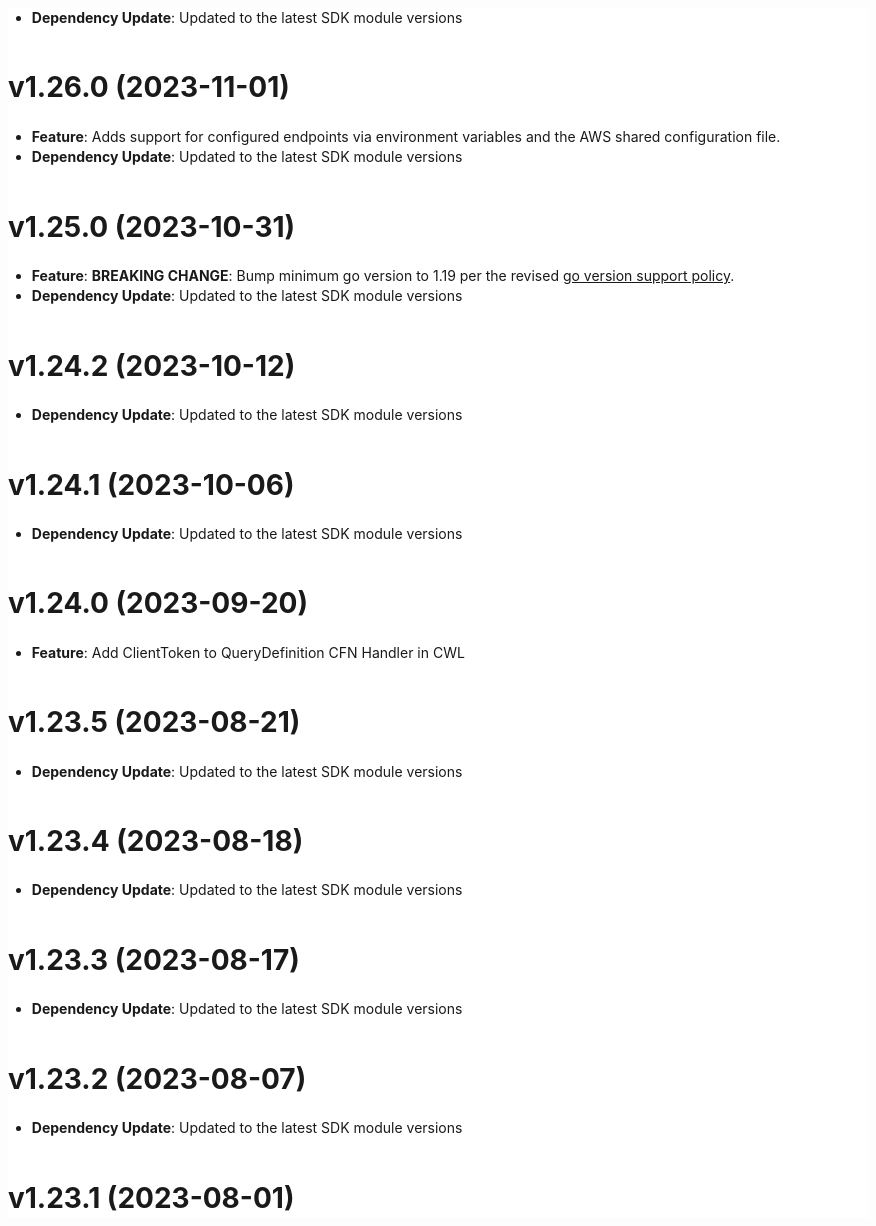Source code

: * **Dependency Update**: Updated to the latest SDK module versions

# v1.26.0 (2023-11-01)

* **Feature**: Adds support for configured endpoints via environment variables and the AWS shared configuration file.
* **Dependency Update**: Updated to the latest SDK module versions

# v1.25.0 (2023-10-31)

* **Feature**: **BREAKING CHANGE**: Bump minimum go version to 1.19 per the revised [go version support policy](https://aws.amazon.com/blogs/developer/aws-sdk-for-go-aligns-with-go-release-policy-on-supported-runtimes/).
* **Dependency Update**: Updated to the latest SDK module versions

# v1.24.2 (2023-10-12)

* **Dependency Update**: Updated to the latest SDK module versions

# v1.24.1 (2023-10-06)

* **Dependency Update**: Updated to the latest SDK module versions

# v1.24.0 (2023-09-20)

* **Feature**: Add ClientToken to QueryDefinition CFN Handler in CWL

# v1.23.5 (2023-08-21)

* **Dependency Update**: Updated to the latest SDK module versions

# v1.23.4 (2023-08-18)

* **Dependency Update**: Updated to the latest SDK module versions

# v1.23.3 (2023-08-17)

* **Dependency Update**: Updated to the latest SDK module versions

# v1.23.2 (2023-08-07)

* **Dependency Update**: Updated to the latest SDK module versions

# v1.23.1 (2023-08-01)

★ ★ ★ ★ ★ ★ ★

*REQUIRED WORK*
Transcribe the entries above word for word, but leave every picture out of your copy.

*SOLUTION TO THIS TASK*
Source code

: * **Dependency Update**: Updated to the latest SDK module versions

# v1.26.0 (2023-11-01)

* **Feature**: Adds support for configured endpoints via environment variables and the AWS shared configuration file.
* **Dependency Update**: Updated to the latest SDK module versions

# v1.25.0 (2023-10-31)

* **Feature**: **BREAKING CHANGE**: Bump minimum go version to 1.19 per the revised [go version support policy](https://aws.amazon.com/blogs/developer/aws-sdk-for-go-aligns-with-go-release-policy-on-supported-runtimes/).
* **Dependency Update**: Updated to the latest SDK module versions

# v1.24.2 (2023-10-12)

* **Dependency Update**: Updated to the latest SDK module versions

# v1.24.1 (2023-10-06)

* **Dependency Update**: Updated to the latest SDK module versions

# v1.24.0 (2023-09-20)

* **Feature**: Add ClientToken to QueryDefinition CFN Handler in CWL

# v1.23.5 (2023-08-21)

* **Dependency Update**: Updated to the latest SDK module versions

# v1.23.4 (2023-08-18)

* **Dependency Update**: Updated to the latest SDK module versions

# v1.23.3 (2023-08-17)

* **Dependency Update**: Updated to the latest SDK module versions

# v1.23.2 (2023-08-07)

* **Dependency Update**: Updated to the latest SDK module versions

# v1.23.1 (2023-08-01)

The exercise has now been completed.